Self Modifying Code as an alternative to macros

  • Click bait title!

    The author knows full well, and even acknowledges in the very first sentence, that this article is not about self modifying code as commonly understood. This article is about generated source code.

  • Before CI became prevalent, I was against checked-in code generation and it took me a while to unprogram that bias and re-evaluate. Its been a big help in keeping runtimes fast with a python program at a previous job and at keeping build-times fast in an open source project of mine [0]

    I wish there was a simple way in Rust to make proc macros optionally generate code that gets checked in, allowing for most of the macro costs to be shifted to dev-dependencies. While some macros might be generating code for very dynamic parts of applications, others like clap (CLI parser) are less likely to change and could benefit from it.

    [0] https://epage.github.io/blog/2019/10/speeding-up-rust-builds...

  • > Alas, counting in macro by example is possible, but not trivial.

    It's not stabilized yet, but RFC3086[1] introduces macro metavariable expressions, which make counting trivial!

    The example macro becomes:

        macro_rules! define_error {
          ($($err:ident,)*) => {
            #[derive(Debug, Clone, Copy, PartialEq, Eq)]
            pub enum Error {
              $($err,)*
            }
        
            impl Error {
              pub fn from_code(code: u32) -> Option<Error> {
                match code {
                  $( ${index()} => Some(Error::$err), )*
                  _ => None,
                }
              }
            }
          };
        }
    
    You can see this in practice on the playground[2].

    [1]: https://github.com/rust-lang/rfcs/blob/master/text/3086-macr... [2]: https://play.rust-lang.org/?version=nightly&mode=debug&editi...

  • Generating code is a powerful tool that I think everyone should have in their toolbox — use it wisely of course, but don’t avoid it on principle.

    This describes an interesting approach that I hadn’t seen. I personally wouldn’t have considered putting the result in the same file because I usually like to gitignore any and all generated code, mostly to reduce phantom merge conflicts. However, some colleagues have the opinion that those conflicts are trivially resolved by rebuilding and thus don’t matter, and having diffs of the generated code show up in pull requests adds value.

    What do others think, check in generated code or put it in gitignore?

  • Now that rust-analyzer has "expand macro recursively", you actually can see what a macro expands into fairly easily, so I don't think the unreadability of macros is much of a concern anymore these days. A bigger problem is the error messages you get when you write invalid code inside one.

  • matklad's writings are such a gem!

    I think this is a great investigation into a problem that's somewhat self-inflicted by rust, kind of like how so many of those GoF "design patterns" were simply a response to the lack of expressivity of Java.

    For example, I think this problem doesn't even really make sense in Zig, where types are simply runtime values, and you have the full language available to you in a "compile time" pass. That approach is not without issues of its own (e.g. the article's point about IDE insight into the code, but writ even larger), but it's neat to see a different exploration in the design space, and how certain choices can make some issues just melt away.

    Disclaimer: I'm both a rust and zig newb, and while I think I know roughly how I'd do this on the Zig side, I might be missing something.

  • I would probably manually update the enum and the corresponding match statement.
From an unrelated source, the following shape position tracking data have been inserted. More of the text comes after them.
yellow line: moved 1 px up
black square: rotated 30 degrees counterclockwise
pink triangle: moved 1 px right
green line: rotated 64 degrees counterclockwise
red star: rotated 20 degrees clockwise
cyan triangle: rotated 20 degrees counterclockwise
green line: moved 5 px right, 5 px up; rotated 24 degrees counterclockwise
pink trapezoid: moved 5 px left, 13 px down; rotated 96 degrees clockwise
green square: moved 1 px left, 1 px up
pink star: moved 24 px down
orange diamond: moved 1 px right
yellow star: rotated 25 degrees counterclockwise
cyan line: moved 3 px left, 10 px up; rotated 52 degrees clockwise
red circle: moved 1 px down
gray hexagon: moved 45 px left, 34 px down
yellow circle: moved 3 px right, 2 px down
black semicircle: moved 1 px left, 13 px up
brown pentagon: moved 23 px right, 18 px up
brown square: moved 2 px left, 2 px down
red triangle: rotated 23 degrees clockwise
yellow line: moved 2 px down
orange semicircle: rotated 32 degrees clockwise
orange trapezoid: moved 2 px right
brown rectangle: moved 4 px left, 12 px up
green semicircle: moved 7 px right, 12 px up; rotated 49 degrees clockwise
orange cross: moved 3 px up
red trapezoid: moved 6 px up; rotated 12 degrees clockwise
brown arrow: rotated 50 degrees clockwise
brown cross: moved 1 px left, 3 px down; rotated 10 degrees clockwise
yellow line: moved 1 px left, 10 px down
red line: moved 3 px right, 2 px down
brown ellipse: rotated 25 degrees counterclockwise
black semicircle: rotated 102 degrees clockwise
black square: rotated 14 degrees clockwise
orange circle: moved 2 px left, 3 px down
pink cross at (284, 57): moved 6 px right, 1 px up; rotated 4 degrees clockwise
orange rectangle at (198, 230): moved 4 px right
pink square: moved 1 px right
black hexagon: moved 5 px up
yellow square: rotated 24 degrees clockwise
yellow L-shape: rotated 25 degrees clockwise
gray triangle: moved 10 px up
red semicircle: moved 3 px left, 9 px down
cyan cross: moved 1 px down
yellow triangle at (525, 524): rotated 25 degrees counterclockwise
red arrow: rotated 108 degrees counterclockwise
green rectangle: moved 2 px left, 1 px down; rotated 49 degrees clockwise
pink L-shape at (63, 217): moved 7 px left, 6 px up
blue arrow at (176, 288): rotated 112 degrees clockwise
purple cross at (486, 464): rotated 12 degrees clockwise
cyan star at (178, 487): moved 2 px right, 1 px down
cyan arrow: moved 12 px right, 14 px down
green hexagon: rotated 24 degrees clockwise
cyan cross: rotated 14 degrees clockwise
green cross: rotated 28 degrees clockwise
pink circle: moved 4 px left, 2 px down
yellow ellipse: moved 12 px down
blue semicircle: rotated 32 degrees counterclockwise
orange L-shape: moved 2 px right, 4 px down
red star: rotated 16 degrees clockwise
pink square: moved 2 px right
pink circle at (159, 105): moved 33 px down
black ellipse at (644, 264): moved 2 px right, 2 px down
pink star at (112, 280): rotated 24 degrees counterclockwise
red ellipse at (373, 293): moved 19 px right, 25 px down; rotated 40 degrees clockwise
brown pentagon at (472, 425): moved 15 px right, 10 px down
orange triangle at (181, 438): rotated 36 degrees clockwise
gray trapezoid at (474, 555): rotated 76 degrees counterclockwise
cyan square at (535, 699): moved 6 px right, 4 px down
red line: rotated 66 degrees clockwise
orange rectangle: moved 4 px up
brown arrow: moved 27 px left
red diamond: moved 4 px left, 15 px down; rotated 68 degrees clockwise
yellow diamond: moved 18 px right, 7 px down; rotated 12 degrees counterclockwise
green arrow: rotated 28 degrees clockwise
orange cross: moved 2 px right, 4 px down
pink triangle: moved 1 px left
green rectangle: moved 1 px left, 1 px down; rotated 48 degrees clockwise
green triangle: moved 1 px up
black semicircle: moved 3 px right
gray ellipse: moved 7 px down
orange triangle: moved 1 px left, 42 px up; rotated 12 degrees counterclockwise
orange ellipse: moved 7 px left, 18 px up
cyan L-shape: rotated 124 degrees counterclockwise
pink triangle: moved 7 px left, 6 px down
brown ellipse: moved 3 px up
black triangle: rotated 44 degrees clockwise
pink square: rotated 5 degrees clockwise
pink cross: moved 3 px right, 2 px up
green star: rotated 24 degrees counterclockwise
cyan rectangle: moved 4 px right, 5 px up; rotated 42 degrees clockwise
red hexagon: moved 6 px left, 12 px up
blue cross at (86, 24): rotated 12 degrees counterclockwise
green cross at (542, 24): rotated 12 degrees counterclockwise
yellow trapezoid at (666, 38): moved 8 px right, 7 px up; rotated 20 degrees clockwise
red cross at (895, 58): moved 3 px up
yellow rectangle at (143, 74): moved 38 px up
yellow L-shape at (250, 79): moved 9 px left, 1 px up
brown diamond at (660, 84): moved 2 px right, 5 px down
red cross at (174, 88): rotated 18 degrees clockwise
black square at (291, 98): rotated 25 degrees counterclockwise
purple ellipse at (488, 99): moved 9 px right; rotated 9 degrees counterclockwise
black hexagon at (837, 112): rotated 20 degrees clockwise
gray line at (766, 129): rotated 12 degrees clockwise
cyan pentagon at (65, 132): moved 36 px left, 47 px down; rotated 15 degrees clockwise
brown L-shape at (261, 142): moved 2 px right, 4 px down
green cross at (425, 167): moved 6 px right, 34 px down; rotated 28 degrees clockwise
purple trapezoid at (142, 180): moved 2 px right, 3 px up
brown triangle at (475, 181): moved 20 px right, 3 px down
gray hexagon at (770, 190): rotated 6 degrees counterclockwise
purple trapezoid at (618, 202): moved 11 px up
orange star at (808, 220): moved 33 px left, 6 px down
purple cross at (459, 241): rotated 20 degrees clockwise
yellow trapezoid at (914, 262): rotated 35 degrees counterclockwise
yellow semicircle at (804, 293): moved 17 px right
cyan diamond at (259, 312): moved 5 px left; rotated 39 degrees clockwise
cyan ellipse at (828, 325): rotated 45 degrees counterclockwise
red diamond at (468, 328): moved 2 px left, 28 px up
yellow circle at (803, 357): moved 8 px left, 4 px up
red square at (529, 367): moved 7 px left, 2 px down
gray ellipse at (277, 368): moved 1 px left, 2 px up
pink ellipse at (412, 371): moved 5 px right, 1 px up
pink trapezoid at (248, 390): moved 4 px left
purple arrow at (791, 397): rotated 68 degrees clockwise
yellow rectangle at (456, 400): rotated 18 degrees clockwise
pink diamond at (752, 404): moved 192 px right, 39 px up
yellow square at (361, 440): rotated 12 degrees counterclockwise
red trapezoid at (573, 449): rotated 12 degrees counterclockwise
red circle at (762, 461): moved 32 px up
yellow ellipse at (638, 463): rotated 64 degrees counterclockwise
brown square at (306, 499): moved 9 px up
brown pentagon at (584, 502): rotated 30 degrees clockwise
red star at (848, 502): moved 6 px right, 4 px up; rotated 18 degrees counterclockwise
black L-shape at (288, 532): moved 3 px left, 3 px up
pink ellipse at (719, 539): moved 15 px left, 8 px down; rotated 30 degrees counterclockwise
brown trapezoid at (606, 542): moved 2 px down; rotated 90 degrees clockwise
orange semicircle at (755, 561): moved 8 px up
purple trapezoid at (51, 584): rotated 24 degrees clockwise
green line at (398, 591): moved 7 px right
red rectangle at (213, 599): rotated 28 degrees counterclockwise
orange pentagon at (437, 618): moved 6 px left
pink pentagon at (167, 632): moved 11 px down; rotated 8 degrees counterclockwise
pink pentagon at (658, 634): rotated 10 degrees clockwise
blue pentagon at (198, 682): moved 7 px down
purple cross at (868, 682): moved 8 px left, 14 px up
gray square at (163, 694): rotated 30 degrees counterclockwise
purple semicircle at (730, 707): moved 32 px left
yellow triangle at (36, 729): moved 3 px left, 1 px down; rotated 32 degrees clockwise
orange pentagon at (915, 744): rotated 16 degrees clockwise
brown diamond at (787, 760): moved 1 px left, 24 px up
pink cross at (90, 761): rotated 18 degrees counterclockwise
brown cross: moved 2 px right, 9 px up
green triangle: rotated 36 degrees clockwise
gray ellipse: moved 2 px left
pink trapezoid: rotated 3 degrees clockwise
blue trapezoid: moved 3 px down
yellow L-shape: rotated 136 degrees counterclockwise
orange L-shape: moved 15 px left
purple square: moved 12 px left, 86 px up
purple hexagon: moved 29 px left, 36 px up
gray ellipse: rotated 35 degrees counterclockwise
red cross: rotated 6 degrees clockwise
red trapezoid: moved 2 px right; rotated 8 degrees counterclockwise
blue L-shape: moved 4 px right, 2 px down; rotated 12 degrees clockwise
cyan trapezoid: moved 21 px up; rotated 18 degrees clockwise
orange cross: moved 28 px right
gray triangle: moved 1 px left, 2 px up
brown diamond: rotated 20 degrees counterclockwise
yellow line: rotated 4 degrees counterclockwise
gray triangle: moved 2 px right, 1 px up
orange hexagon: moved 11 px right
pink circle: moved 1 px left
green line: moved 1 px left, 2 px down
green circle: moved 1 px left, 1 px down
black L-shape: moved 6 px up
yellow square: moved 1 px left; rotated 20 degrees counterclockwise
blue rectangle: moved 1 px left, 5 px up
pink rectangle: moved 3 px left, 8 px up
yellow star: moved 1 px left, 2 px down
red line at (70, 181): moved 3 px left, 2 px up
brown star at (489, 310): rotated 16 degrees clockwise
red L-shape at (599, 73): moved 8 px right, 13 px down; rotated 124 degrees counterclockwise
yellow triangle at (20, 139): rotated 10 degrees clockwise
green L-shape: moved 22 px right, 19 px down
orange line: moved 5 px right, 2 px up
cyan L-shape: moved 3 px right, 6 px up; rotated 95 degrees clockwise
If possible, I'd write a test to check that the two don't get out of sync.

    I'm not too familiar with Rust so I'm not sure if the test code would be simpler than the macro solutions or the hack, but I think it would be.

  • I think Walter got it spot on by not including any type of macro in the D language.

    Personally waiting for his version of "Goto Statement Considered Harmful" but for the macros.

  • undefined

  • I am not familiar enough with Rust to understand what is going on here -- is this like Ruby's never-closed classes and metaprogramming?

  • No virus checker likes self modifying code

  • Is it just me that doesn't see a problem with the manual approach at all? Surely, there may be a better way to keep this in sync, but this is not very high effort.

    Unrelated, but I can't help but think this should use try_from or even potentially panic. If you get an error type you don't recognize, that could pose a risk.

    At least with the manual approach you can decide if particular ranges are safe to ignore or not and do something different. Granted, I'm dreaming up scenarios that are very likely outside the author's intention, so I don't think my thoughts on the matter necessarily refute anything being said.